Rovesciata CR7, sul web: "Come Artistico e Vannucchi"

Il capolavoro del fuoriclasse portoghese ricorda in parte le magie degli ex granata

Salerno.  

La prodezza balistica con cui Cristiano Ronaldo ha steso la Juventus ieri sera ha fatto emozionare non solo i supporters del Real Madrid presenti nel settore ospiti dello Stadium, ma anche i 40mila tifosi bianconeri che, con sportività e maturità, hanno dedicato due minuti di applausi al fuoriclasse portoghese, abbracciato anche dall'amico Gigi Buffon e da tutti i suoi compagni di squadra. Sul web, naturalmente, l'eurogol di Ronaldo spopola e risulta tra i video più gettonati in assoluto, con milioni e milioni di visualizzazioni da tutto il mondo e la comune convinzione che l'ennesima magia gli permetterà di mettere in bacheca un altro e meritatissimo pallone d'oro. I tifosi della Salernitana, con un mix di nostalgia ed ironia, hanno risposto postando le immagini di due vecchie glorie granata che, negli anni passati, erano riusciti a realizzare un gol forse meno bello, ma piuttosto simile dal punto di vista stilistico. Nel giugno del 1998, con la promozione in A in tasca da un mese, Ciccio Artistico decise di salutare la tifoseria granata prima della firma con il Torino con una rovesciata da centro-area che lasciò impietrito il portiere della Fidelis Andia Pantanelli, un autentico capolavoro che non è diventato famoso soltanto perchè all'epoca non c'erano i social nè tante tv a pagamento. "E' stata la rete più bella della mia carriera.

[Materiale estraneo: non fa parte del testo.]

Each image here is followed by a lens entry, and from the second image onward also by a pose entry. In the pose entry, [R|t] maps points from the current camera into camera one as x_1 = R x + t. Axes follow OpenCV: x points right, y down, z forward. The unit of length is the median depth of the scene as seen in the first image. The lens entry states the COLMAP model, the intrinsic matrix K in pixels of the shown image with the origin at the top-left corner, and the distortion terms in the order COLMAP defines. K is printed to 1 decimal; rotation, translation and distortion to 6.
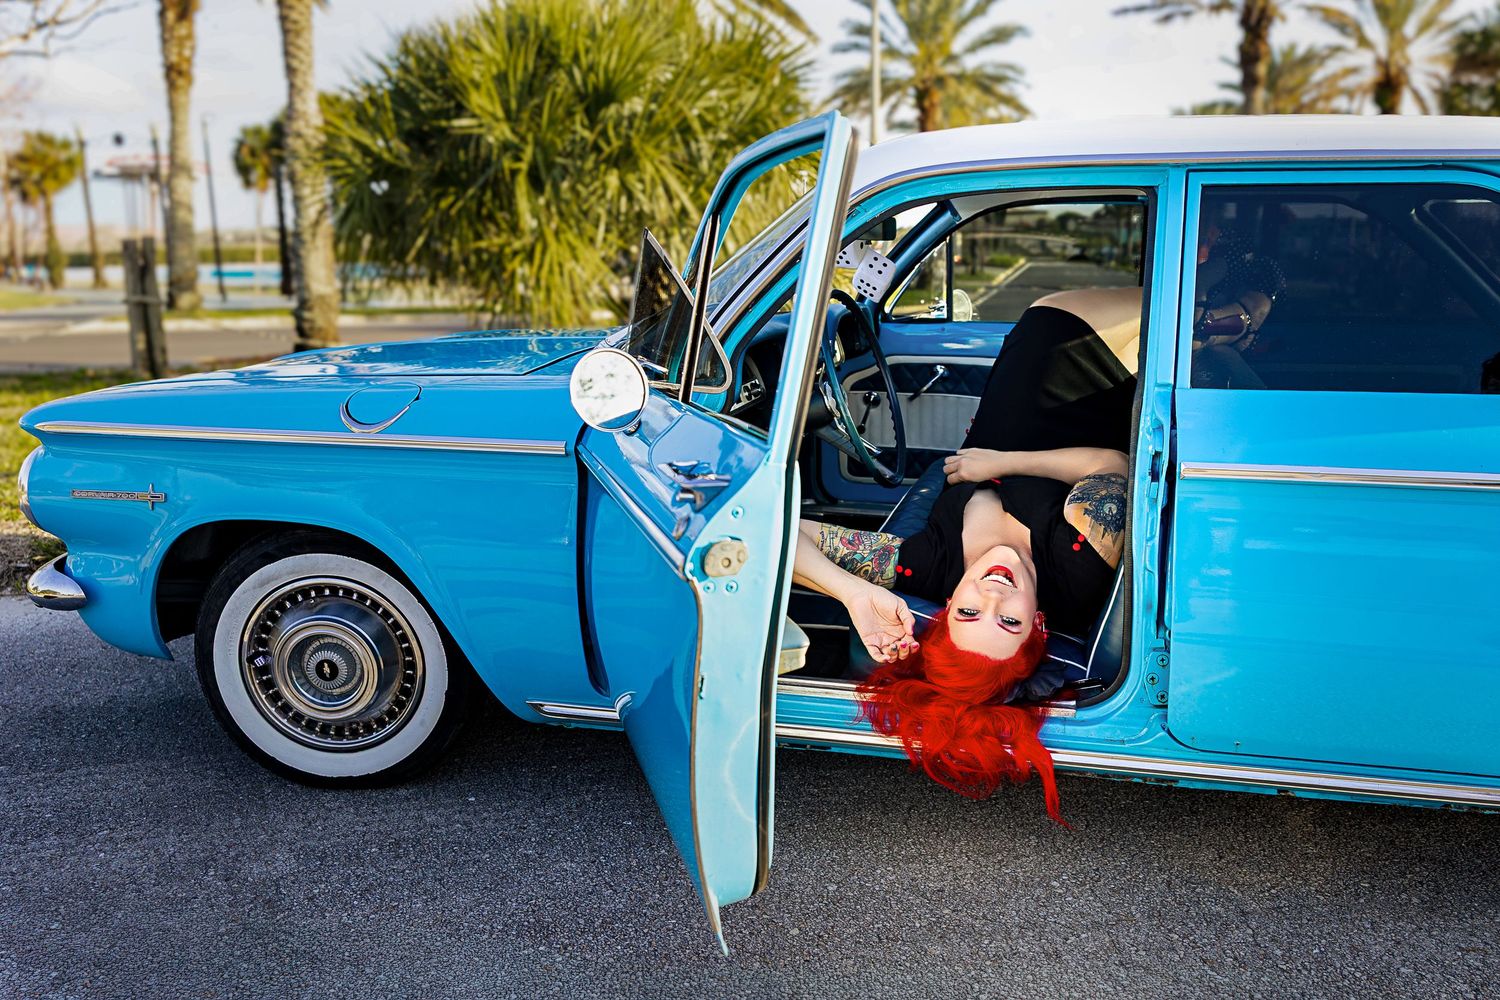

Ci avevo provato contro il Pescara e il portiere parò, in quel caso mi è andata bene. Mi dispiace non essere riuscito a reperire le immagini su internet" dichiarò alla nostra redazione il diretto interessato, premiato nella circostanza per il gol più bello della stagione insieme a quello di Di Vaio nel 5-1 con il Pescara.

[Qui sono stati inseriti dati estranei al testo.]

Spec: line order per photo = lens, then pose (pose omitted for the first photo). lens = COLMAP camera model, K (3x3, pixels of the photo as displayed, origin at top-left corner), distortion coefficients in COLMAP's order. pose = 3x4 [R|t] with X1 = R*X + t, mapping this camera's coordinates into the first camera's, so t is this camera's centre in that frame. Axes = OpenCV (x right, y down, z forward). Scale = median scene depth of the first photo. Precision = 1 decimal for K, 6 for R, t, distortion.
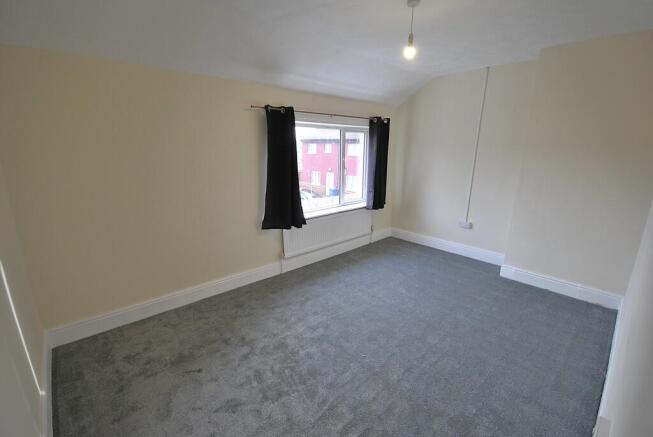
lens RADIAL K [[287.6, 0, 327.0], [0, 287.6, 220.3], [0, 0, 1]] dist [-0.002323, -0.001157]
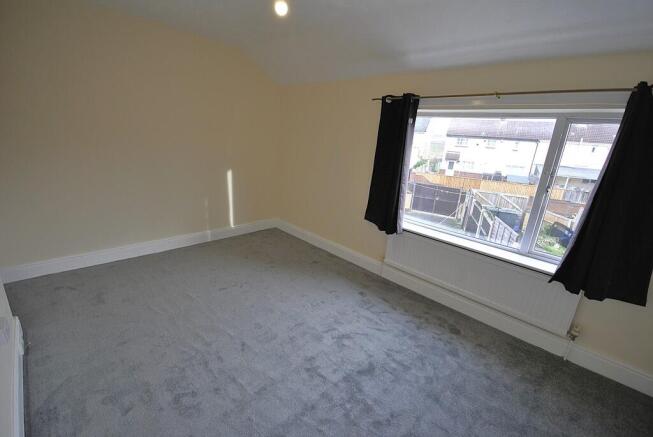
lens RADIAL K [[287.6, 0, 325.9], [0, 287.6, 219.8], [0, 0, 1]] dist [-0.002323, -0.001157]
pose [[0.038754, 0.286798, -0.957207, 0.697792], [-0.304179, 0.915851, 0.262091, -0.178871], [0.951826, 0.281005, 0.122731, 0.683231]]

Due anni dopo toccò ad Ighli Vannucchi infiammare l'Arechi con una rovesciata da distanza più ravvicinata, ma che fu bellissima dal punto di vista qualitativo e della coordinazione. Fu la rete del 2-0 sul Siena, all'epoca capolista e su un terreno di gioco ai limiti della praticabilità. "I due gol col Vicenza sono quelli che mi hanno emozionato di più, ma quello col SIena è stato probabilmente il più bello della mia carriera" disse ai nostri microfoni. Ci provò senza successo, invece, Antonino Ragusa nel 2010: si giocava contro lo Spezia, solo la traversa non gli permise di far esplodere l'Arechi. Da avversario, invece, è toccato rispettivamente a Francesco Flachi (gennaio 2002, Sampdoria-Salernitana 2-1) e al casertano Mancosu, proprio all'Arechi dinanzi a 25mila spettatori.